Joseph, the Seer! … I love to dwell on his memory dear;

The chosen of God and the friend of man,

He brought the priesthood back again;

He gazed on the past and the future, too,

And opened … the heavenly world to view.

(Hymns, 1948, no. 296)

We pause in reverence here this evening. We reflect on the miracle of the life begun in the green hills of Vermont and ended here in the jail of Carthage. That life was not long. But the fruits of that life have been something almost beyond comprehension.

This great cause of The Church of Jesus Christ of Latter-day Saints has been more precious than life itself to thousands upon thousands who have died in its service. Witnesses have gone into the world by the hundreds of thousands to bear testimony of Joseph Smith’s calling as a Prophet of God. The holy priesthood restored through him has fallen as a mantle upon uncounted numbers of men of integrity and virtue who have been clothed with this divine power. The Book of Mormon is going across the earth as another testament of the Lord Jesus Christ.

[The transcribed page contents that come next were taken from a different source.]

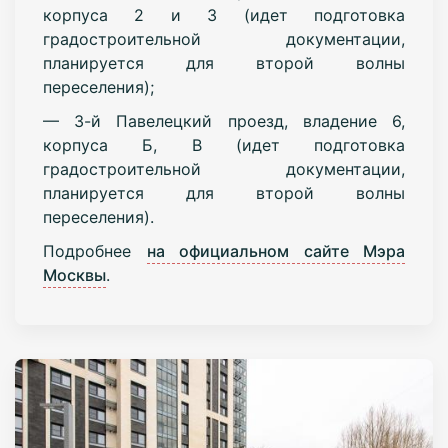
корпуса 2 и 3 (идет подготовка
градостроительной документации,
планируется для второй волны
переселения);
— 3-й Павелецкий проезд, владение 6,
корпуса Б, В (идет подготовка
градостроительной документации,
планируется для второй волны
переселения).
Подробнее
на официальном сайте Мэра
Москвы
.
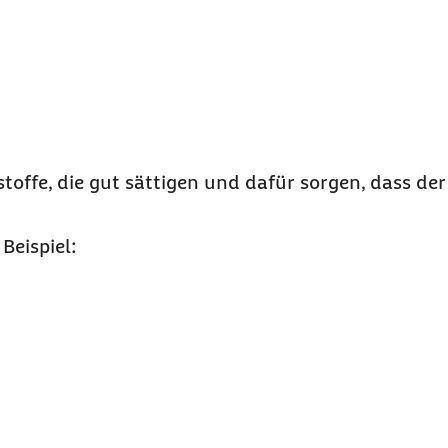
toffe, die gut sättigen und dafür sorgen, dass der
Beispiel:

To quote a truism uttered long ago and in different circumstances, “the blood of the martyrs has become the seed of the Church.” The testimonies which were sealed here in these very precincts, on this ground where we meet tonight, that hot and sultry day 150 years ago, now nurture the faith of people around the world.

God bless the memory of Joseph Smith and Hyrum Smith who died here. With gratitude and love we sing all across this church the words of Joseph’s friend, W. W. Phelps:

Great is his glory and endless his priesthood.

Ever and ever the keys he will hold.

Faithful and true, he will enter his kingdom,

Crowned in the midst of the prophets of old.

(Hymns, 1985, no. 27)

His life and ministry became the fulfillment of the promise given by the Lord 6 April 1830, that “thou shalt be called a seer, a translator, a prophet, an apostle of Jesus Christ, an elder of the church through the will of God the Father, and the grace of your Lord Jesus Christ” (D&C 21:1).

I bear solemn testimony of the divinity of his call, of the magnitude of his accomplishments, of the virtue of his life, and of the security of his place among the great and honored of the Almighty in all generations of time, in the name of the Lord Jesus Christ, amen.